### Assignment
Report each line of the records where "flacon" occurs.

### Records for the task
━━━━━━

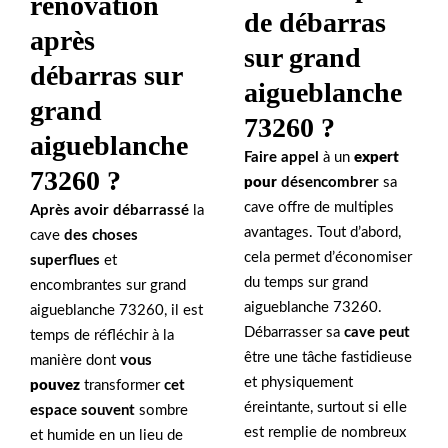
rénovation
de débarras
après
sur grand
débarras sur
aigueblanche
grand
73260 ?
aigueblanche
Faire appel
à un
expert
73260 ?
pour
désencombrer
sa
cave offre de multiples
Après avoir débarrassé
la
avantages. Tout d’abord,
cave
des choses
cela permet d’économiser
superflues
et
du temps sur grand
encombrantes sur grand
aigueblanche 73260.
aigueblanche 73260, il est
Débarrasser sa
cave peut
temps de réfléchir à la
être une tâche fastidieuse
manière dont
vous
et physiquement
pouvez
transformer
cet
éreintante, surtout si elle
espace souvent
sombre
est remplie de nombreux
et humide en un lieu de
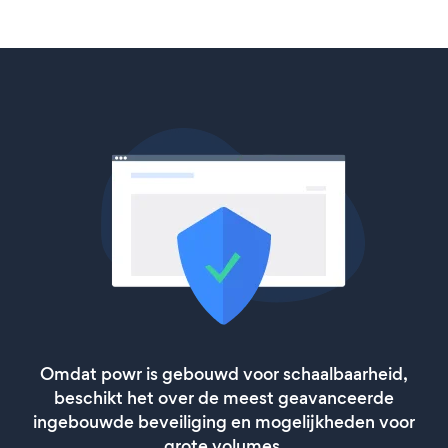
Omdat powr is gebouwd voor schaalbaarheid,
beschikt het over de meest geavanceerde
ingebouwde beveiliging en mogelijkheden voor
grote volumes.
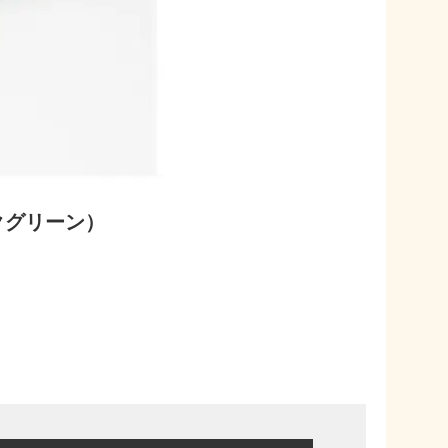
クグリーン）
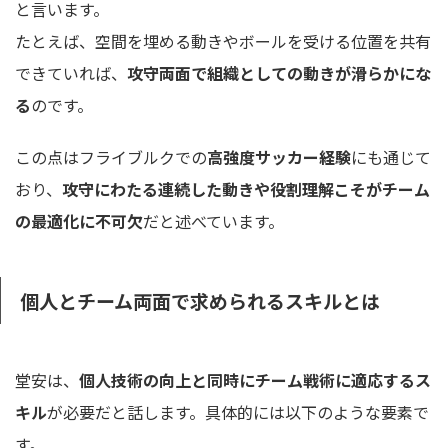
と言います。
たとえば、空間を埋める動きやボールを受ける位置を共有
できていれば、
攻守両面で組織としての動きが滑らかにな
る
のです。
この点はフライブルクでの
高強度サッカー経験
にも通じて
おり、
攻守にわたる連続した動きや役割理解こそがチーム
の最適化に不可欠
だと述べています。
個人とチーム両面で求められるスキルとは
堂安は、
個人技術の向上と同時にチーム戦術に適応するス
キル
が必要だと話します。具体的には以下のような要素で
す。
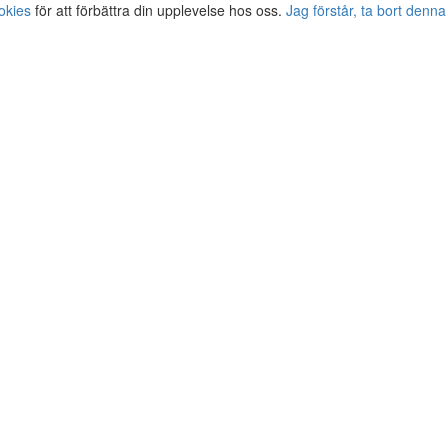
okies
för att förbättra din upplevelse hos oss.
Jag förstår, ta bort denna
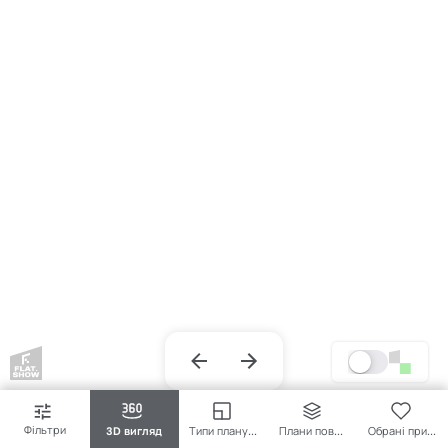
Фільтри
3D вигляд
Типи планувань
Плани поверхів
Обрані приміщення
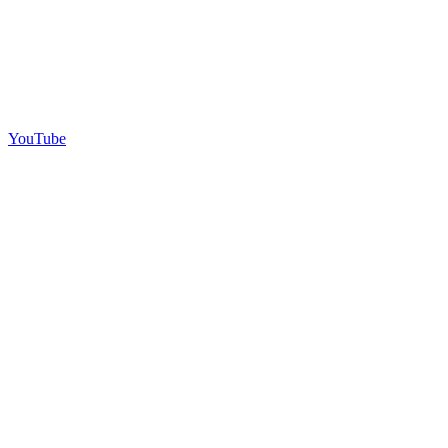
YouTube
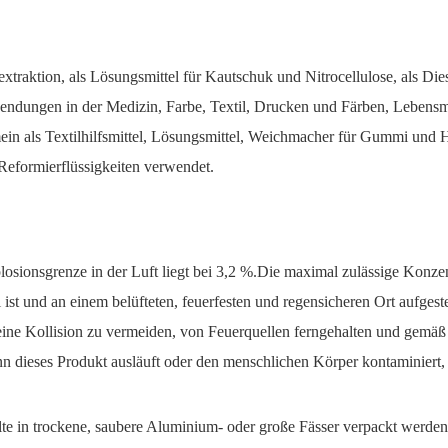
xtraktion, als Lösungsmittel für Kautschuk und Nitrocellulose, als Die
endungen in der Medizin, Farbe, Textil, Drucken und Färben, Lebensmit
ein als Textilhilfsmittel, Lösungsmittel, Weichmacher für Gummi und H
 Reformierflüssigkeiten verwendet.
plosionsgrenze in der Luft liegt bei 3,2 %.Die maximal zulässige Konze
ist und an einem belüfteten, feuerfesten und regensicheren Ort aufgeste
eine Kollision zu vermeiden, von Feuerquellen ferngehalten und gemäß 
n dieses Produkt ausläuft oder den menschlichen Körper kontaminiert,
ollte in trockene, saubere Aluminium- oder große Fässer verpackt werd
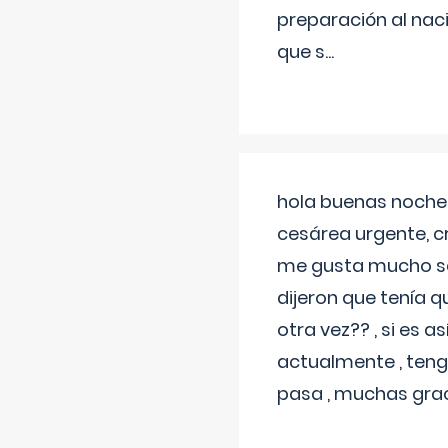
preparación al naci
que s
...
hola buenas noches
cesárea urgente, c
me gusta mucho sal
dijeron que tenía
otra vez?? , si es 
actualmente , teng
pasa , muchas gra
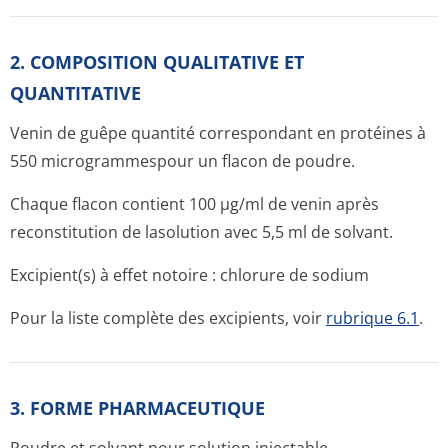
2. COMPOSITION QUALITATIVE ET
QUANTITATIVE
Venin de guêpe quantité correspondant en protéines à
550 microgram­mespour un flacon de poudre.
Chaque flacon contient 100 µg/ml de venin après
reconstitution de lasolution avec 5,5 ml de solvant.
Excipient(s) à effet notoire : chlorure de sodium
Pour la liste complète des excipients, voir
rubrique 6.1
.
3. FORME PHARMACEUTIQUE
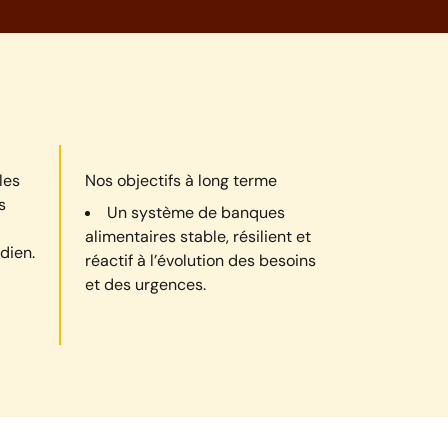
les
Nos objectifs à long terme
s
Un système de banques
alimentaires stable, résilient et
dien.
réactif à l’évolution des besoins
et des urgences.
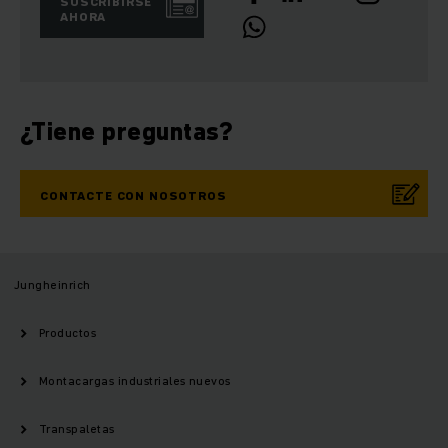
SUSCRIBIRSE
AHORA
¿Tiene preguntas?
CONTACTE CON NOSOTROS
Jungheinrich
Productos
Montacargas industriales nuevos
Transpaletas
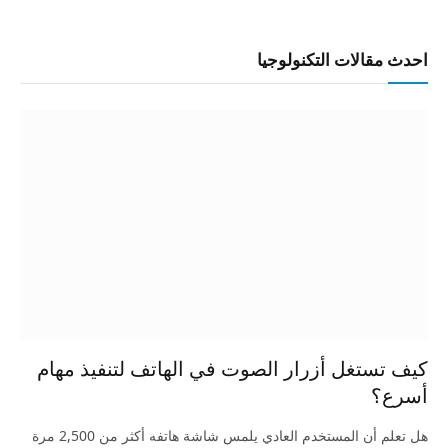
احدث مقالات التكنولوجيا
كيف تستغل أزرار الصوت في الهاتف لتنفيذ مهام
أسرع؟
هل تعلم أن المستخدم العادي يلمس شاشة هاتفه أكثر من 2,500 مرة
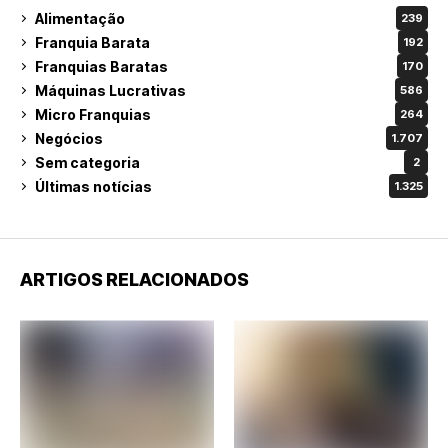
Alimentação
239
Franquia Barata
192
Franquias Baratas
170
Máquinas Lucrativas
586
Micro Franquias
264
Negócios
1.707
Sem categoria
2
Últimas notícias
1.325
ARTIGOS RELACIONADOS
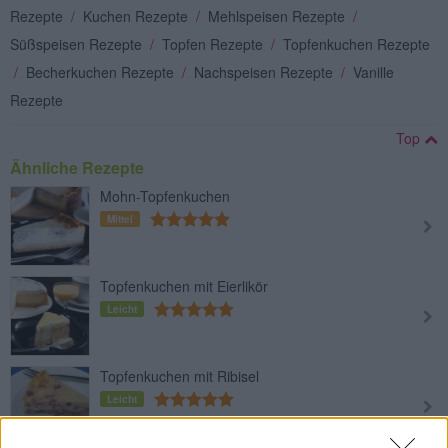
Rezepte
/
Kuchen Rezepte
/
Mehlspeisen Rezepte
/
Süßspeisen Rezepte
/
Topfen Rezepte
/
Topfenkuchen Rezepte
/
Becherkuchen Rezepte
/
Nachspeisen Rezepte
/
Vanille
Rezepte
Top
Ähnliche Rezepte
Mohn-Topfenkuchen
Mittel
Topfenkuchen mit Eierlikör
Leicht
Topfenkuchen mit Ribisel
Leicht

━━━━━━

### Reply
550 microgram­mespour un flacon de poudre.
Chaque flacon contient 100 µg/ml de venin après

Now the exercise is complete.